Bizarre as it sounds, I can actually envision someone wanting to just keep one file, but wanting the tags for that file to contain a list of all the albums on which the recording appears.
The few times I’ve had duplicate releases, I’ve run Picard over the collection, then used PowerShell to search for and delete the files that ended with (#).mp3. You can also use file explorer to search for *).mp3, but that’s a little slow and you have to be careful not to delete the songs with parenthesis as part of the titles.
What i was thinking. Suppose we have a track lean_on saved multiple time in a folder with different names.

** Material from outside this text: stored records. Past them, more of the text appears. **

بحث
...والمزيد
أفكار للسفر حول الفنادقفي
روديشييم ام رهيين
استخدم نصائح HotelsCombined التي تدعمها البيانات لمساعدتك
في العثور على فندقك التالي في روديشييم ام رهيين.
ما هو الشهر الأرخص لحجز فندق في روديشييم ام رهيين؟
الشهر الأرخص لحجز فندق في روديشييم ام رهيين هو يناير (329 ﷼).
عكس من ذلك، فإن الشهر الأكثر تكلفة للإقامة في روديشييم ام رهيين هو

We can remove those unnecessary files…
IMO it is better to work on new metadata MBIDs downloaded from MB rather than existing tags - because files may not yet be tagged.

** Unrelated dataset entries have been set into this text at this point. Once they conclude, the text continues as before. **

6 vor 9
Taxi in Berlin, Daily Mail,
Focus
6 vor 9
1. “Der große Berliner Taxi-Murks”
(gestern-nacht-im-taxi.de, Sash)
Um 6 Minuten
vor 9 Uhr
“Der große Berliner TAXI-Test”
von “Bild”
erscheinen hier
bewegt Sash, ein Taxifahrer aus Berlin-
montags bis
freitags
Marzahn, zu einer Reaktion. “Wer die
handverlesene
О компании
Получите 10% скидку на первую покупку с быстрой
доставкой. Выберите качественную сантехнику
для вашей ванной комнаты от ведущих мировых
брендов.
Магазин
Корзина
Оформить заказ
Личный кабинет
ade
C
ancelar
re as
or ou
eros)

Another idea for identifying duplicates - Acoustid!!
Whatever the solution is we should try to make it fit several use cases.
This feels to me like a plugin waiting to be written - with some options:
a. Use track / recording MBIDs / AcoustIDs for dedup.
b. Merge album data from all files into file being kept - which probably implies that we need a function that avoids this data being lost if you update the tags.
c. Options for deciding which file to keep - largest, smallest, newest, oldest …
Is there an automated way to dedupe in picard?
I use DuplicateFilesDeleter. It is really friendly and helpful.
Not sure if this is still being discussed but one option to consider is having Picard do some type of checksum/hash to compare files. This will find files that are virtually identical, so this would be a good default option to enable (if this functionality is ever added). You could then add other options to compare the bitrate, MBID, AccoustID, etc. for when the hashes don’t match.
Now, the checksum should be done without any metadata/tags as those could cause the checksum to be different but I think Picard should be able to do that, since it already has an option to clear existing tags from files. So the duplicate check process could occur after this step and before the new tags are applied.
Windows even has a built-in utility to generate checksums that Picard might be able to hook into:
Or maybe use a tool like Hash My Files from Nirsoft to do it on multiple files/folders.
For a similar discussion see:
Another alternative not so far mentioned is that SongKong does Duplicate deletion based on Acoustids/MusicBrainz Ids, it can find duplicates for the following scenarios:
Same song (Duplicate Recording Id)
Sounds the same (Duplicate Acoustid)
Sounds the same and same song (Duplicate Recording Id, Acoustid)
Same Release, same version (Duplicate TrackId)
Same Release, same version, sounds the same (Duplicate TrackId, AcousId)
Same Release, any version (Duplicate RecordingId, ReleaseGroupId)
Same Release, any version, sounds the same (Duplicate RecordingId, ReleaseGroupId, AcoustId)
You can also configure which duplicate to keep based on audioformat, bitrate, fileCreationDate etc and whether to actually delete or just move the duplicates.